2) You MUST use a dynamic programming (DP) solution to solve the individual TSP
subproblems. Instead of creating an open-TSP as in Assignment-1, we will now directly
use the optimal closed loops from the serial TSP solution.
3) Use an MPI Cartesian topology to set up your b2
blocks in a 2-D grid as in assignment-1.
4) Use the TSP-merge technique discussed in the hand-out for merging two closed TSP
solutions from two different blocks.
5) At the block level, in essence, we are following the Euclidean TSP approach using the
nearest neighbors. This problem is solved by computing the minimum spanning tree from
the nearest neighbor graph and has performance guarantees within 2OPT.
For a proper parallelization of the MST concept, we will use Boruvka’s nearest neighbor
algorithm which takes O(log n) steps, where n is the number of blocks (i.e., n x K points,
where each block will have K points and n=b2
). Check hand-out for implementing the
MST idea.
6) Using the MPI Cartesian coordinates, we will first solve the TSP-merge problem along
each row. Since we have b columns, this will take O(log b) time (not considering the time
taken for merging two TSPs; that’s an exercise for you).
Note that all rows of the 2-D grid can merge their TSPs in parallel in O(log b) steps.
Once this is completed (use MPI_Barrier to check for completion), we will just have to
stitch b TSPs along the column which takes another O(log b) steps. Hence total number
of steps for stitching the blocks will be 2log b steps multiplied by the individual worstcase times of stitching two TSPs together. This could have been implemented in a 1-D
scenario (taking O(log n) steps), however, the 2-D block partition scheme provides
improvements due to the 2log b steps from an implementation perspective.
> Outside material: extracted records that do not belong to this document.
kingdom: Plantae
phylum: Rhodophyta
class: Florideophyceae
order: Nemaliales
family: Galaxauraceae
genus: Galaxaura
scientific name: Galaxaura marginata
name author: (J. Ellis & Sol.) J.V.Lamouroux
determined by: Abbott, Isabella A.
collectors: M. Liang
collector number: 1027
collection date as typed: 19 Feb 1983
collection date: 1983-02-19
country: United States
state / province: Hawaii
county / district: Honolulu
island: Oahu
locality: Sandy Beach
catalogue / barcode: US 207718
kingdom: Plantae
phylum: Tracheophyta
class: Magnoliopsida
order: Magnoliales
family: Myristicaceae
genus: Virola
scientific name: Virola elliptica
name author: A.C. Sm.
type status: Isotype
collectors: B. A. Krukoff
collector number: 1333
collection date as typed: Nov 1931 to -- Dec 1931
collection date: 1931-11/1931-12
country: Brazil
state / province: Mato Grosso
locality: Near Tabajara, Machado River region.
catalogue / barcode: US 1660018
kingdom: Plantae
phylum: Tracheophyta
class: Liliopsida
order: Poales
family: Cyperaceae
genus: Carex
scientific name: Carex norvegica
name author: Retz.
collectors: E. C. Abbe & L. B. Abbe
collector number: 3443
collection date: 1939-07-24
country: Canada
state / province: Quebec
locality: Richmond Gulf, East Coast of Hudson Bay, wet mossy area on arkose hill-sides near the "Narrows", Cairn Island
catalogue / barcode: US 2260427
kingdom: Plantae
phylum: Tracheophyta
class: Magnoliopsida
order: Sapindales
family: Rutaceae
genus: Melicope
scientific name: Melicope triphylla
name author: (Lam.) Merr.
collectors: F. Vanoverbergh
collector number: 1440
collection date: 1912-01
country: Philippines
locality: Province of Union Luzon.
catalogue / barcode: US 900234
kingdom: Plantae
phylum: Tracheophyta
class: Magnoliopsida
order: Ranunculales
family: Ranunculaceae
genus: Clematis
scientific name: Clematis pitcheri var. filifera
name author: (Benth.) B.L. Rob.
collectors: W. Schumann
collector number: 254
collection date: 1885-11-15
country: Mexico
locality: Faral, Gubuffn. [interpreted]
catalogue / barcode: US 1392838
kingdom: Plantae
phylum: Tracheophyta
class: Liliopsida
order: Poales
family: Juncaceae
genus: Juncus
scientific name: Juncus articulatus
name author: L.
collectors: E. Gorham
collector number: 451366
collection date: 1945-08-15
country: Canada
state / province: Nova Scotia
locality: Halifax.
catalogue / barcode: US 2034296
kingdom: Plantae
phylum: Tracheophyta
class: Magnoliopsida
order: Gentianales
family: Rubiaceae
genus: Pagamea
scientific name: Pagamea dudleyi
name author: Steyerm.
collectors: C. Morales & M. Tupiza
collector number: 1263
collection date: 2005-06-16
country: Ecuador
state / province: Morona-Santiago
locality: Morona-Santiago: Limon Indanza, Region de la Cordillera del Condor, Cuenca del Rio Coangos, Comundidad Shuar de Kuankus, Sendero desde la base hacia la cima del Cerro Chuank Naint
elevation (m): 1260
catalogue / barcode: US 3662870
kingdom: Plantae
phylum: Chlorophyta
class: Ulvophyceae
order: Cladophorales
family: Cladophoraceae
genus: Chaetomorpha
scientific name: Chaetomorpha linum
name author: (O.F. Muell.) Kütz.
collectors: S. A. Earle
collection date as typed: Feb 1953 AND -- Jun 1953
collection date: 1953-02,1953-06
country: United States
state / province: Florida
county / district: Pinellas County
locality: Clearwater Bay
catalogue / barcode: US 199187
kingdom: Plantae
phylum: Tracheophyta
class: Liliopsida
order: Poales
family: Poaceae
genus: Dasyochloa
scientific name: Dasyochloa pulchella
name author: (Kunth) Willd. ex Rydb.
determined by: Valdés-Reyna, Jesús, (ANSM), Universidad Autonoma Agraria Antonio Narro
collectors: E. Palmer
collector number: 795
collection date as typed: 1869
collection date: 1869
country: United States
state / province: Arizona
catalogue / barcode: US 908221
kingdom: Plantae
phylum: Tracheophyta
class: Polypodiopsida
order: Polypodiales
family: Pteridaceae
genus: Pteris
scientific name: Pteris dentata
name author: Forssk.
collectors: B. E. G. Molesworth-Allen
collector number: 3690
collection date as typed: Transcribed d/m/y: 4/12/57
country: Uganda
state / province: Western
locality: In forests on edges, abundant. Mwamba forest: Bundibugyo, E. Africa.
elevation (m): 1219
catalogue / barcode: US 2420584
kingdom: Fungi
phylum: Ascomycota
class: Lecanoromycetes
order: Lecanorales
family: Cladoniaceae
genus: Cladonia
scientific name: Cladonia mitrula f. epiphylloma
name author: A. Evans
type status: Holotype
7) We should not get any inversions using this approach as in Assignment-1. But make sure
that is the case. If we do get inversions, we need to use the same strategy as before to
switch edges and resolve them.
Results and Report
I expect that you will execute timing runs. From these you can prepare plots showing speedup
and accuracy (in terms of length of the tour) for parallel versions using several sizes.
Deliverables
1. Source code(s)
2. Written report describing results. I expect a few pages with graphs or tables along with
paragraphs describing your results and conclusions.
3. Show theoretical analyses of your parallel algorithm in terms of run time complexity,
efficiency, scalability (isoefficiency), cost and memory optimality and calculate the optimal
number of processors needed for a problem of size N points.